Both roads have a high number of HMOs and Coventry City Council introduced a new Additional Licensing Scheme in May 2020 meaning that all houses in multiple occupation (HMOs) are subject to licensing – which also places legal responsibilities on waste management.

Residents have been asked to remove the bins from the footpath and to only place them on the path when it is collection day.

The NEO’s carried out the work, over a three-week period, however out of 108 properties a total of 19 have yet to remove their bins in both streets, so will now be issued with Community Protection Warning Notices on the properties.

If this is ignored a Community Protection Notice will be issued which could lead to a Fixed Penalty Notice.

Two properties have been served with notices for waste in gardens and have 21 days to clear the refuse.

The street’s in the St Michael’s ward of Coventry have been earmarked as part of a co-ordinated effort to cut waste and target HMOs who are flouting current licensing rules.

Cllr Abdul Salam Khan, Deputy Council Leader, said: “It’s important that landlords and tenants understand their responsibilities to get rid of waste properly.

“Most people are responsible and will respond to education and advice, but in cases where we suspect flytipping waste the culprits will be investigated and prosecuted.”

Fifteen licences are being processed or have been issued on Monk’s road with 19 on Carmelite Road. Although there are some that still do not hold a licence.

The licences include strict conditions relating to waste management for which the licence holder must comply. Missing or inadequate bins, excess side waste, contamination of recycling and bins on the footpath are all covered. To help ensure that tenants understand their responsibilities in complying with the arrangements put in place by the manager, a licence condition requiring the establishment of “house rules” relating to bins and rubbish, and the display of a colour infographic within the HMO have been included.
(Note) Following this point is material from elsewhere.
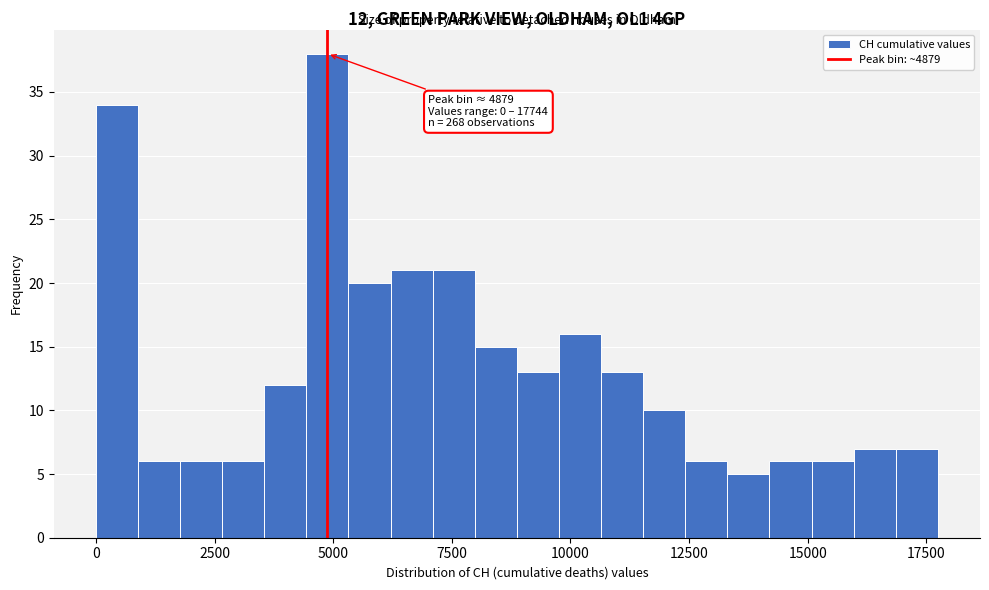

Around what value on the x-axis is the tallest bar? Give the approximate position of its centre, as read against the axis.

5000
Cllr David Welsh, Cabinet Member for Housing and Communities, added: “We are running a co-ordinated effort to address high amounts of waste and litter in this area and we want to ensure that landlords of HMOs are aware of their responsibilities.

“This means holding them to account to make sure they educate and inform their tenants on what is expected from them when it comes to waste.

“It is one of the reasons why the licensing scheme has been set up and there are legal penalties people could face if they fail to be a responsible landlord.”

Landlords who flout these new rules face up to a £30,000 fine per offence, loss of their licence to operate and/or prosecution. The same level of fines can apply to those caught operating without a licence. Where there is no reasonable prospect of a property being licensed, the Council can apply for an Interim Management Order, meaning the HMO is run by the Council acting as a landlord.